* Page excerpt:

■ ■ ■ ■ ■

I thought about suicide.
Darkness fills the room. Light floods my eyes. I am blinded for the moment. I sit up in bed. Is anyone there? Squinting, I see something in the distance. Sight returns. I see a man burning. I hear God. I’ve never seen such righteousness.
“Kill his ass!” “Let me at him!” “Rip his dick off!” “He won’t be teaching that bullshit around here anymore.” “Who in the fuck does he think he is?” Fire spewed out of their throats. Sweat dropped from their lips. Rage filled their souls. They grabbed. They kicked. They drug. They bit. The cliff was rapidly approaching. Death was certain. Then, Jesus somehow slipped away. In the midst of it all, the disciples hid to escape death. None of them could believe it when he returned. They were even more shocked when he declared, “My time is not yet here.” His time? He was just a dead man. Now, he’s declaring that he picks his own time? What manner of man is this?

■ ■ ■ ■ ■

* Dataset:
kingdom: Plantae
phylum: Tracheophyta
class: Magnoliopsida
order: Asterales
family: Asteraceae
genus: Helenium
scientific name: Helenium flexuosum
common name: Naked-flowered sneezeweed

■ ■ ■ ■ ■

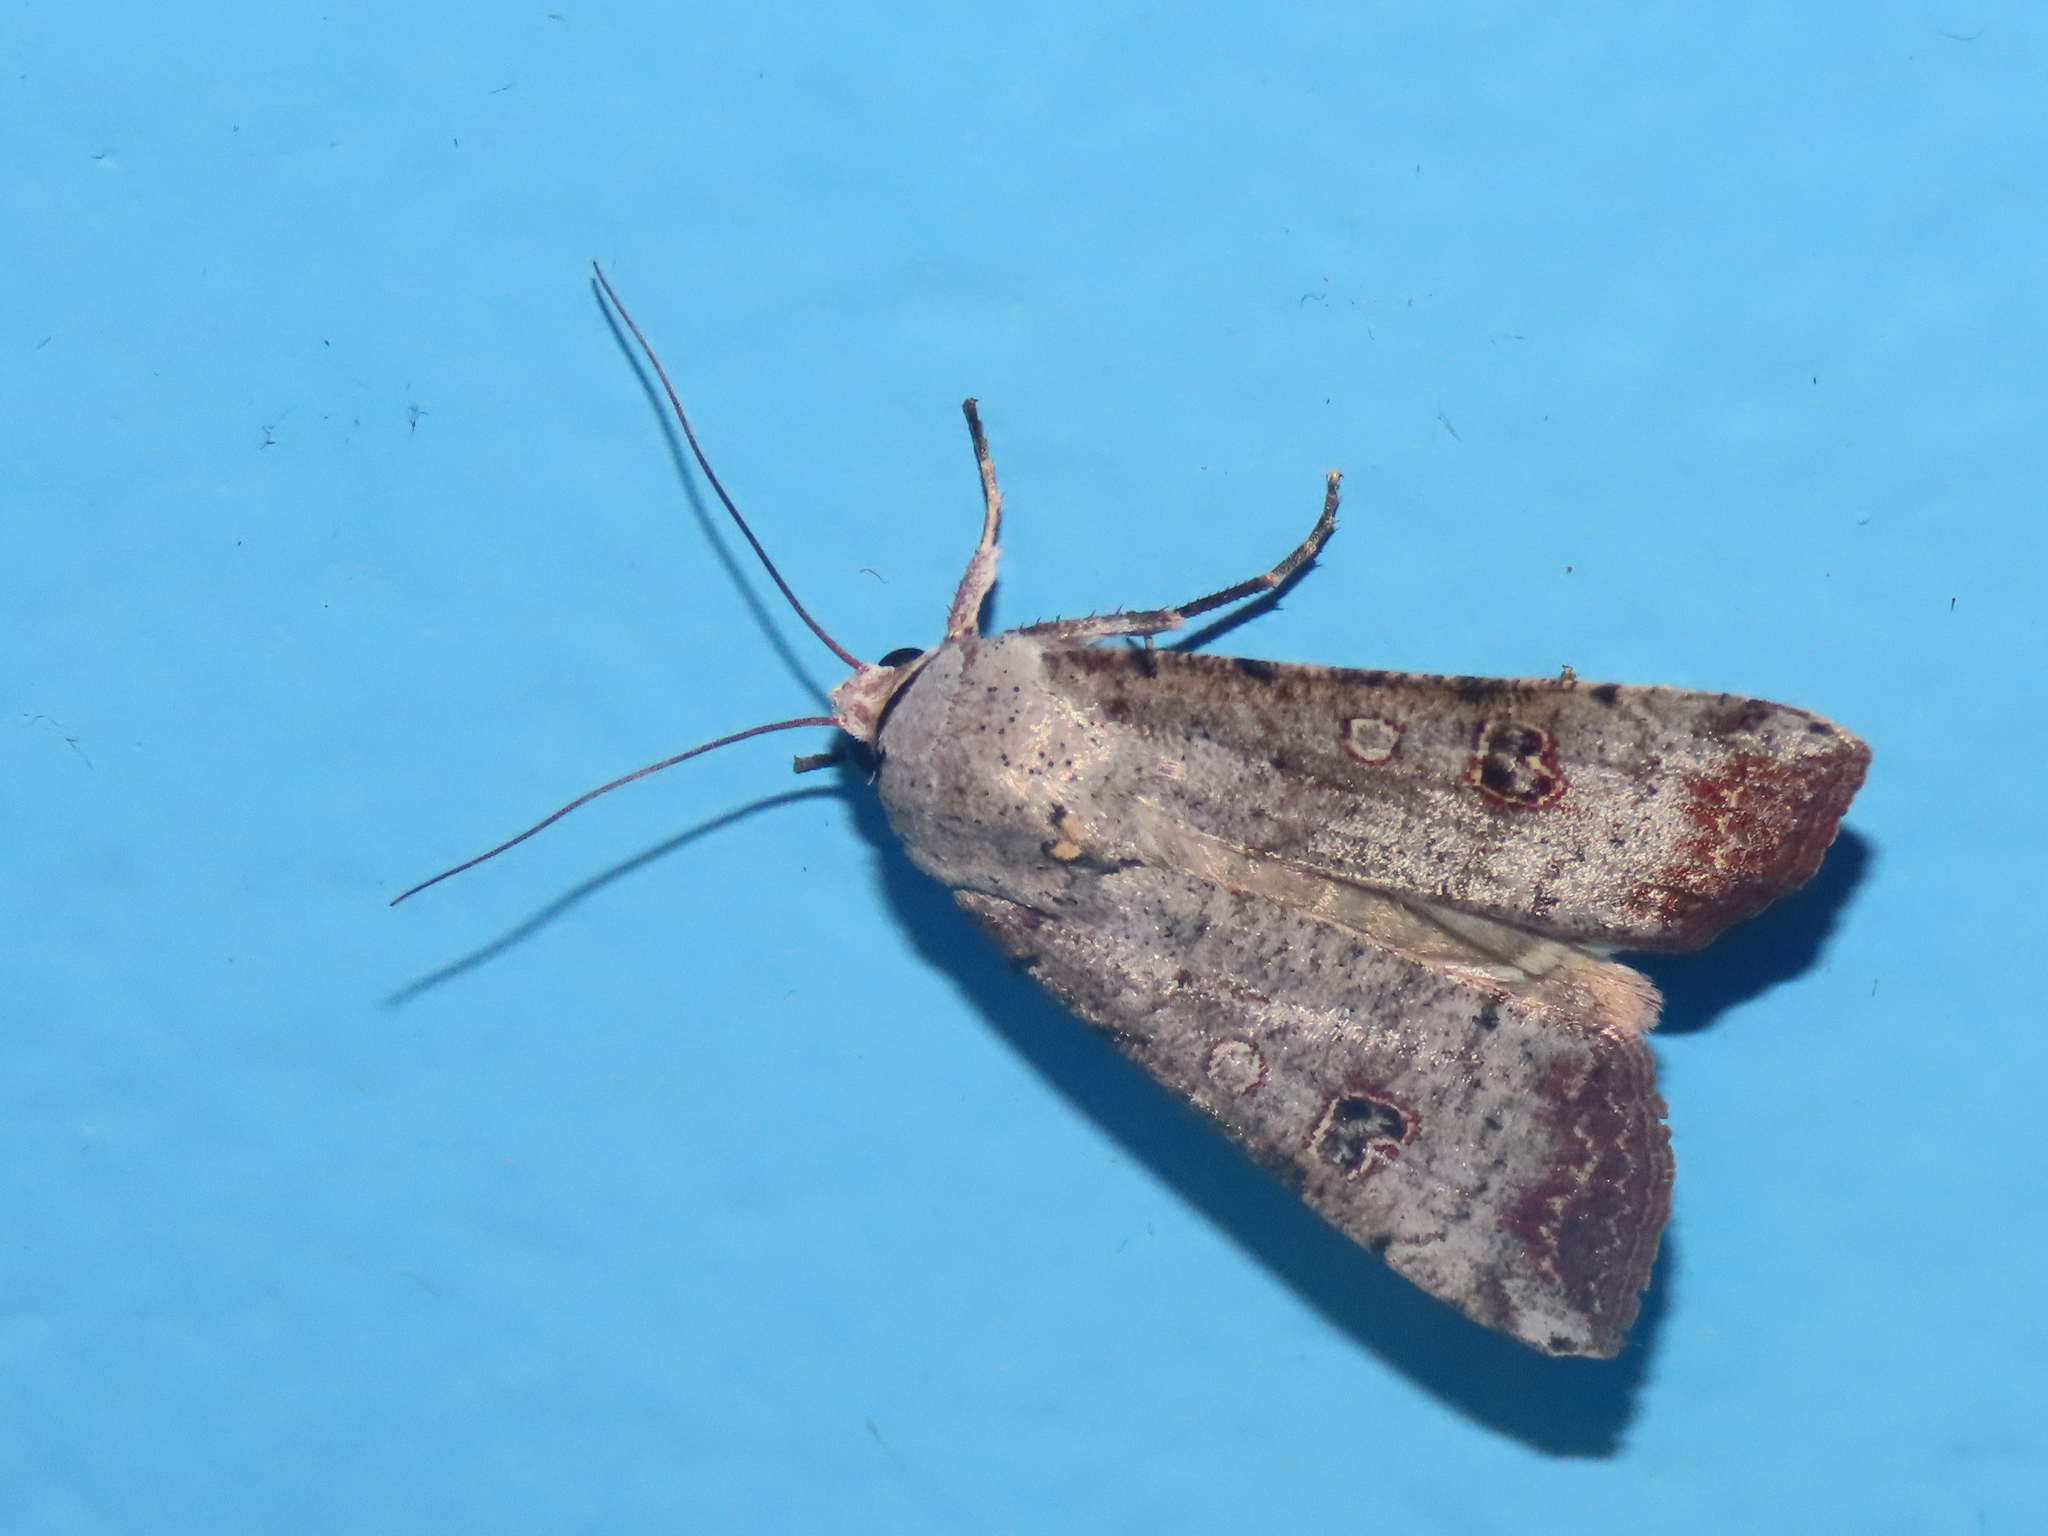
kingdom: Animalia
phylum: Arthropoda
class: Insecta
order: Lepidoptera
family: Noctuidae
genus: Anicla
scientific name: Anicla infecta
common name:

■ ■ ■ ■ ■

* Problems:
a. Do these statements agree with the passage about Jesus at the cliff? (i) The speaker sits up in bed. (ii) The disciples stood with Jesus against the crowd. (iii) Jesus announced that his time had come. For each, answer yes or no and quote the words of the passage that decide it.
b. Can you write the next part of the passage about Jesus at the cliff, picking up right after its final sentence?

* Per-task answers:
a.
(i) Yes: "I sit up in bed."
(ii) No: "the disciples hid to escape death."
(iii) No: "My time is not yet here."

b.
Suicide is a intentional death at a chosen time by a chosen method. Jesus decided to die when he knew it was time by the method of execution. Such an argument is bolstered by the fact that Jesus didn’t choose to die at a chosen time by a chosen method earlier. He could have ran. He could have hid. He could have done so many other things than what he did. Jesus chose his intentional death. Jesus committed suicide by proxy. Jesus committed a righteous suicide.
“I have been to the mountaintop…” As the crowd cheered, Dr. King sat down and resigned himself to what was ahead. Death was closing in. Dr. King did not hesitate to move forward. When we intentionally move forward with a chosen death, we are committing suicide. When the bullet pierced his body, Dr. King died in the same manner that Jesus did…by righteous suicide.
What happens when a suicide is universally condemned? Does the perception of others determine the righteousness of the act? Righteousness seems to deal in motive not perception.
Jim Jones led hundreds and hundreds and hundreds of people to commit suicide or be murdered. Every single one of them were told that they were dying for each other and as a witness to the world. Many, if not most, believed these words to be true and laid down their lives for others. These deaths were righteous deaths…righteous suicides. Those pictures of the countless bodies might look different if the viewer considered that many of the dead actually followed the way of Jesus.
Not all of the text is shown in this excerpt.